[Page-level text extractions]

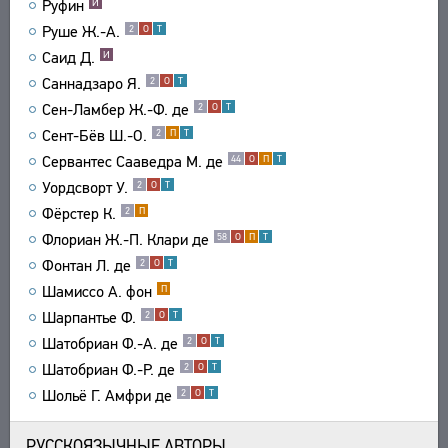
Руфин
И
Руше Ж.-А.
2
О
Т
Саид Д.
И
Саннадзаро Я.
2
О
Т
Сен-Ламбер Ж.-Ф. де
2
О
Т
Сент-Бёв Ш.-О.
2
П
Т
Сервантес Сааведра М. де
44
О
П
Т
Уордсворт У.
2
О
Т
Фёрстер К.
2
П
Флориан Ж.-П. Клари де
58
О
П
Т
Фонтан Л. де
2
О
Т
Шамиссо А. фон
П
Шарпантье Ф.
2
О
Т
Шатобриан Ф.-А. де
2
О
Т
Шатобриан Ф.-Р. де
2
О
Т
Шольё Г. Амфри де
2
О
Т
РУССКОЯЗЫЧНЫЕ АВТОРЫ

EXERCISE DESCRIPTION » Copy out all the data above exactly as written. Skip the pictures.

RESPONSE BOX »
Руфин
И
Руше Ж.-А.
2
О
Т
Саид Д.
И
Саннадзаро Я.
2
О
Т
Сен-Ламбер Ж.-Ф. де
2
О
Т
Сент-Бёв Ш.-О.
2
П
Т
Сервантес Сааведра М. де
44
О
П
Т
Уордсворт У.
2
О
Т
Фёрстер К.
2
П
Флориан Ж.-П. Клари де
58
О
П
Т
Фонтан Л. де
2
О
Т
Шамиссо А. фон
П
Шарпантье Ф.
2
О
Т
Шатобриан Ф.-А. де
2
О
Т
Шатобриан Ф.-Р. де
2
О
Т
Шольё Г. Амфри де
2
О
Т
РУССКОЯЗЫЧНЫЕ АВТОРЫ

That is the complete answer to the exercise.